Potosi’nin 1715 yılındaki bir tasviri
Oruro şehrindeki karnavalda madenlerde çalışmış Afrika kökenlileri temsil eden Morenada dansı
Cerro Rico’ya doğru giderken
Potosi sakinleri
Enis eski bir maden işçisi olan rehberimizle Potosi şehri eşliğinde hatıra fotoğrafı çektiriyor
İşçilerle birlikte
Madendeki dar geçitler
Bolivya’da son yıllarda olduça popüler olan Maria Juana adlı grubun söyleyip video klibinin de Potosi’de çekildiği “Idilio” adlı parça Morenada türünde bir müziktir. İspanyolca’da “siyahi” anlamına gelen Morenada’nın kendine has bir müziği ve dansı vardır. Ülkedeki pek çok karnavalda geleneksel olarak dansı gerçekleştirilmektedir. Bu müzik, koloni döneminde o zamanki adıyla Alto Peru olan Bolivya’nın yerlisi Aymaraların Afrika’dan getirtilen siyahileri hiciv etmek amacıyla çıkarttıkları bir müziktir. Afrikalıların ailelerine saldırdığı, hırsızlık yaptığı ve kadınlarına tecavüz ettikleri gerekçesiyle Aymaralar böyle bir müzik ortaya çıkarmışlardır.
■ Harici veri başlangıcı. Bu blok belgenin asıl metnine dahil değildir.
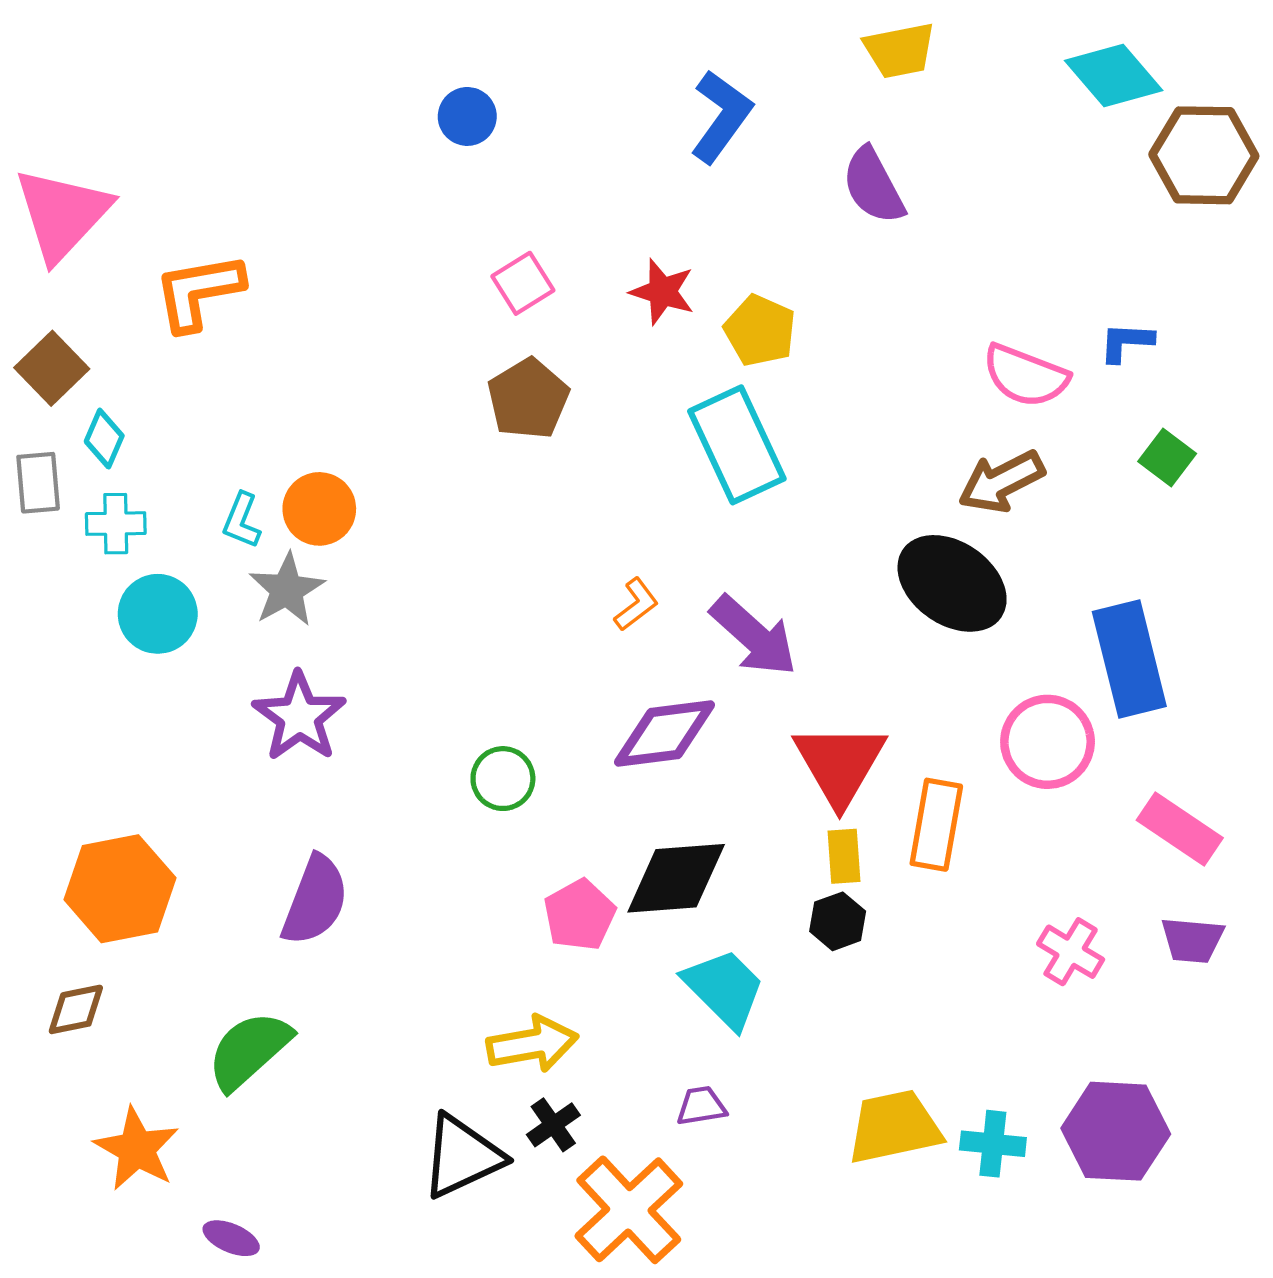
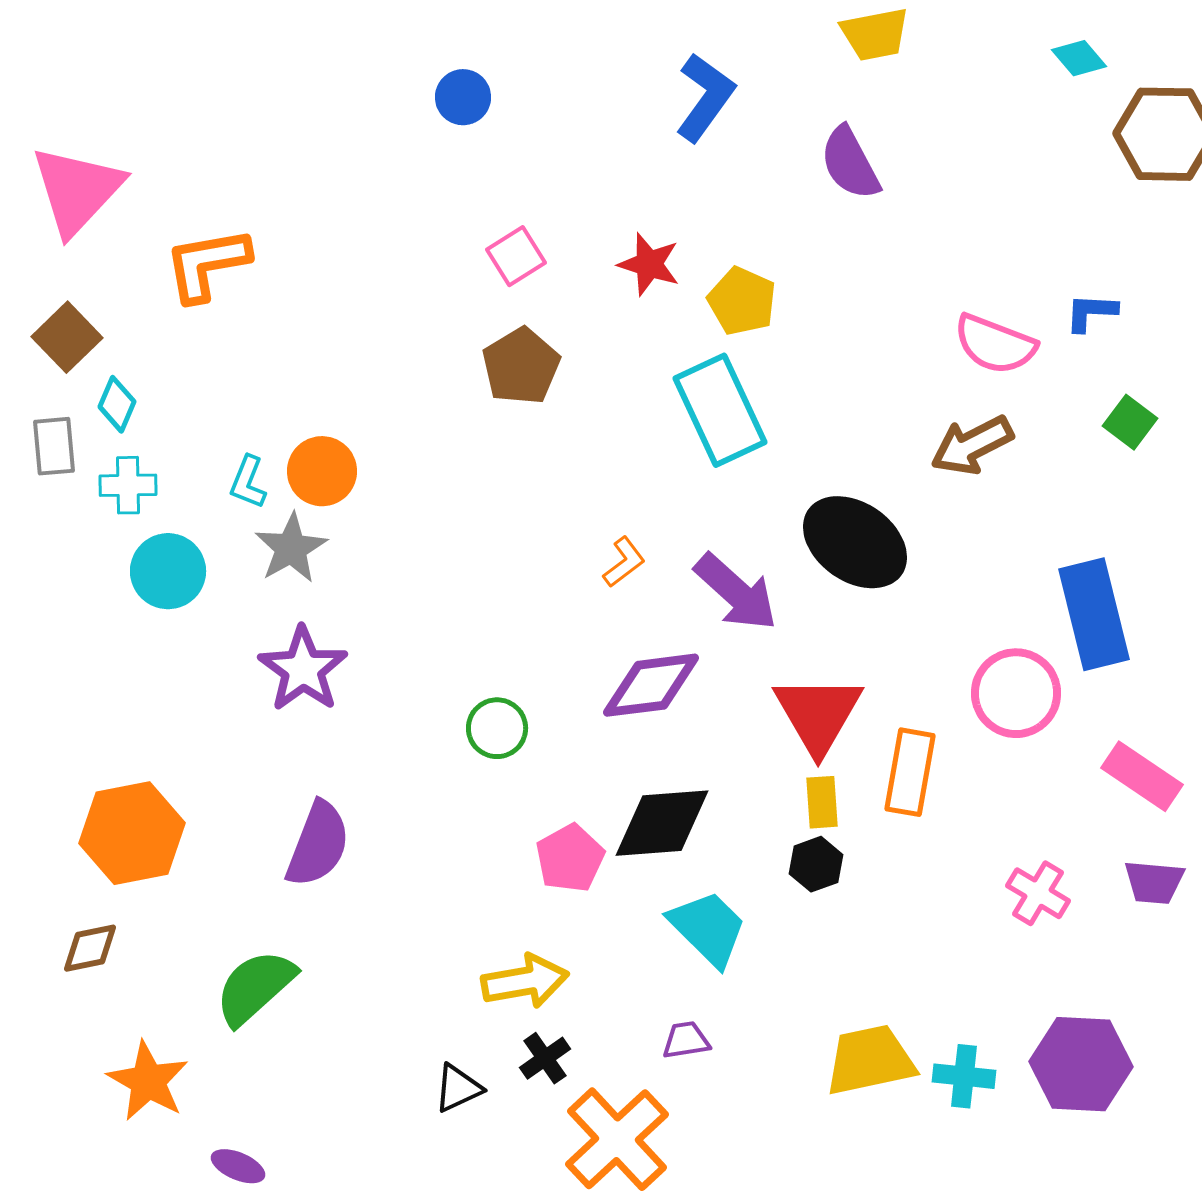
cyan diamond: (1114, 76) -> (1079, 58), size x0.6
black ellipse: (952, 583) -> (855, 542), moved
black triangle: (462, 1156) -> (458, 1088), size x0.6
Ancak bu aynı zamanda Afrika’dan gelenlerin çalışma koşullarının kendilerini bunları yapmaya zorlaması açısından onların da hayatlarının ne kadar dramatik olduğunu göstermekte. Bolivya’da çok meşhur bir şarkı olan Idilio’yu bugün ülkenin hemen her şehrinde duymak mümkün.